··· Data shown ···

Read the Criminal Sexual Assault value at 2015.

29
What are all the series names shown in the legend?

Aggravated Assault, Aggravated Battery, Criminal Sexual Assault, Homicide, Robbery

···
··· Data shown ···

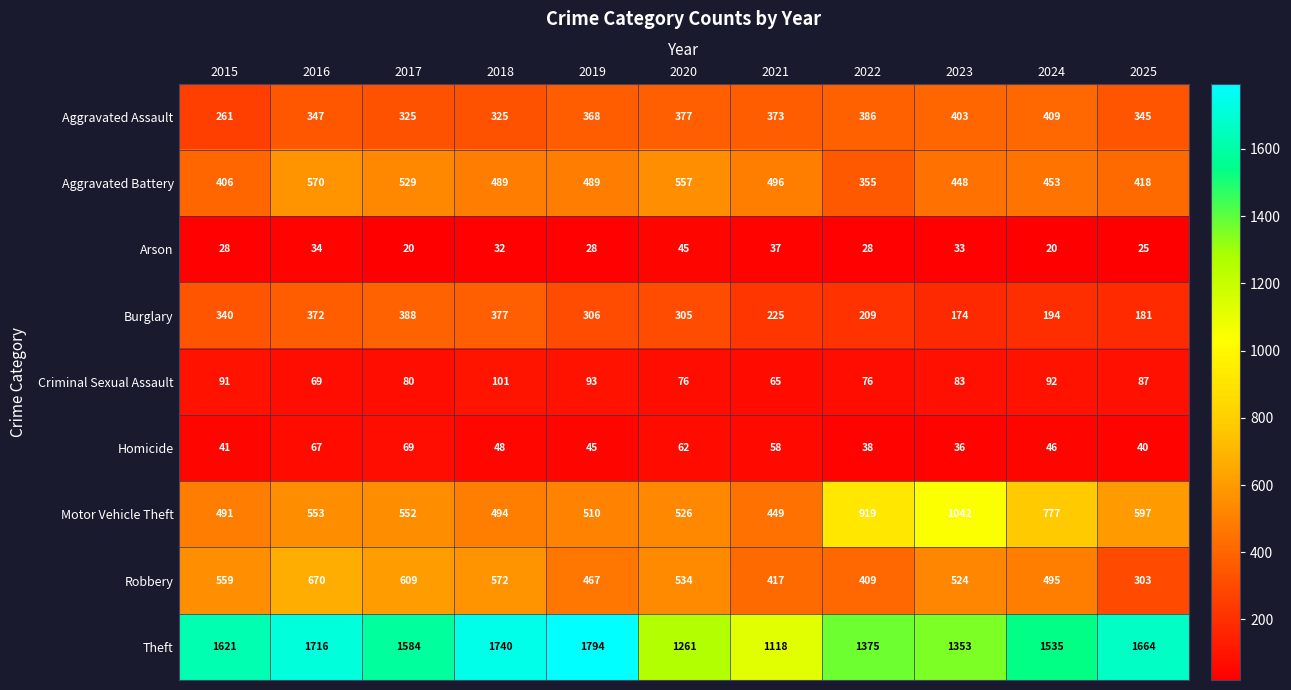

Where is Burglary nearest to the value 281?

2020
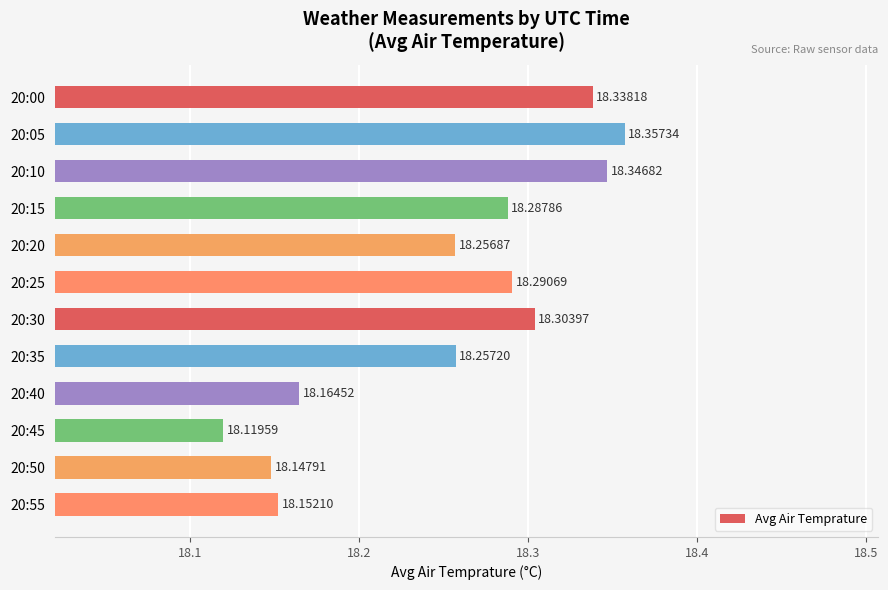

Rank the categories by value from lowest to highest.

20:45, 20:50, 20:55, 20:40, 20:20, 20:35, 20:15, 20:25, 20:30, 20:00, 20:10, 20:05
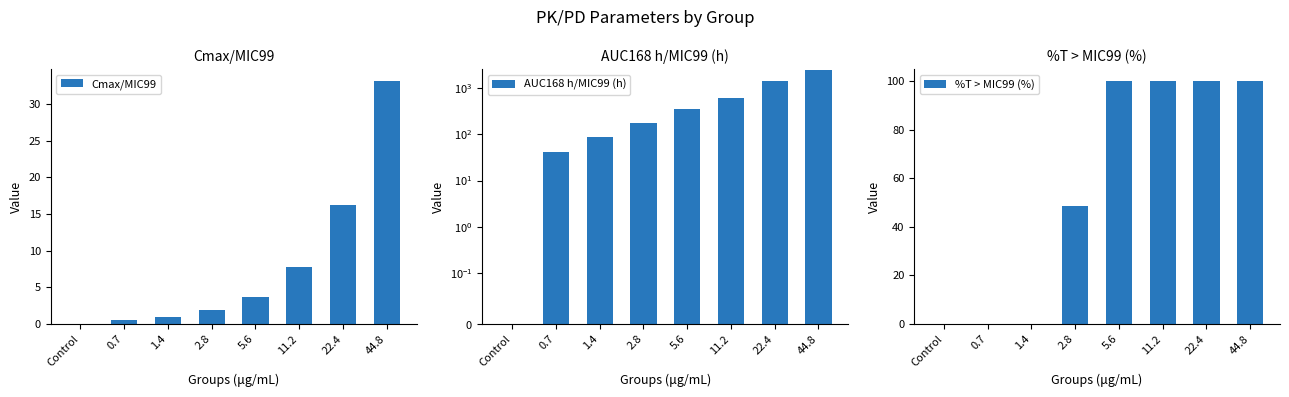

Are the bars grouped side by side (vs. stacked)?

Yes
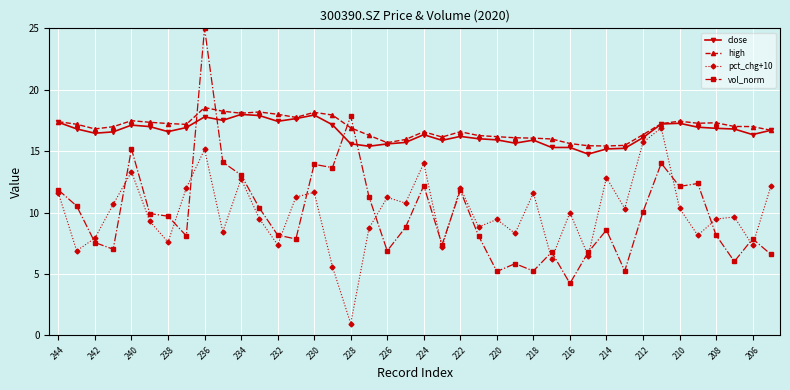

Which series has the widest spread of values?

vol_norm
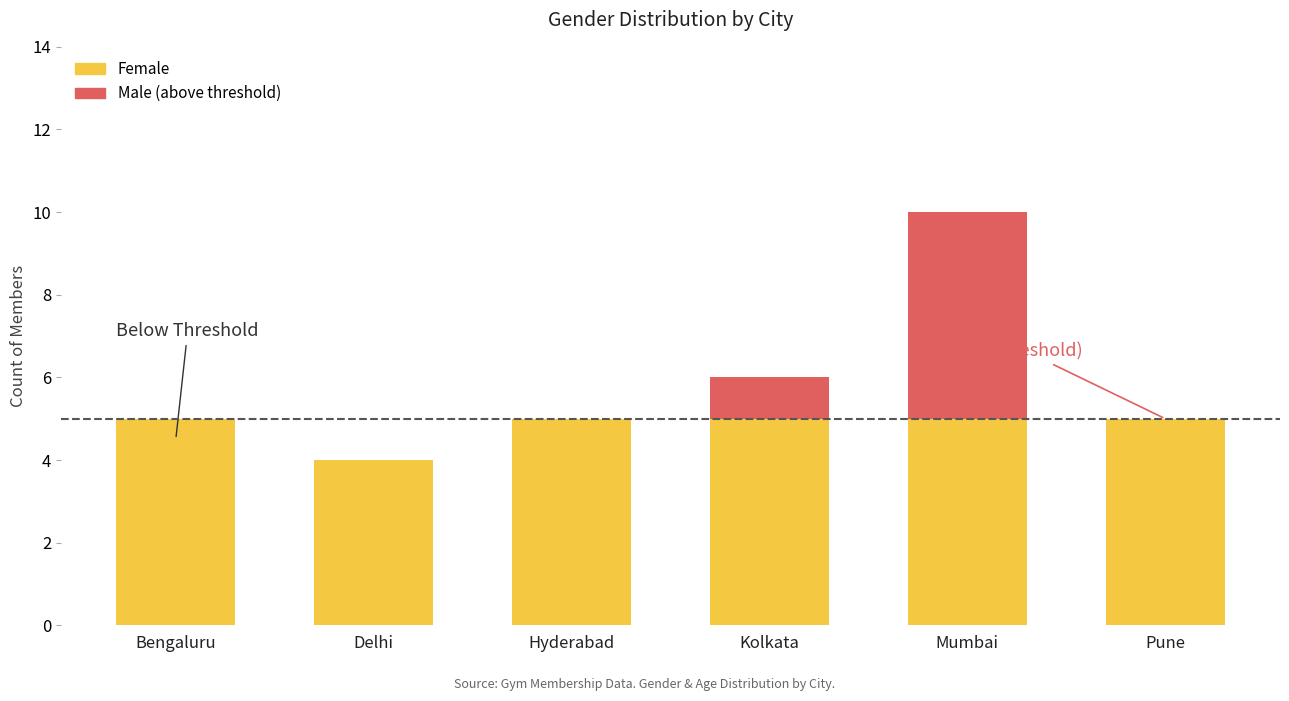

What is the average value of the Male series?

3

···

# Task statement
Swap "legend" for "key" in the lines running from the one containing "Read the Criminal" down to the one containing "What are all", leaving everything else unchanged.

# Reply to the task
Read the Criminal Sexual Assault value at 2015.

29
What are all the series names shown in the key?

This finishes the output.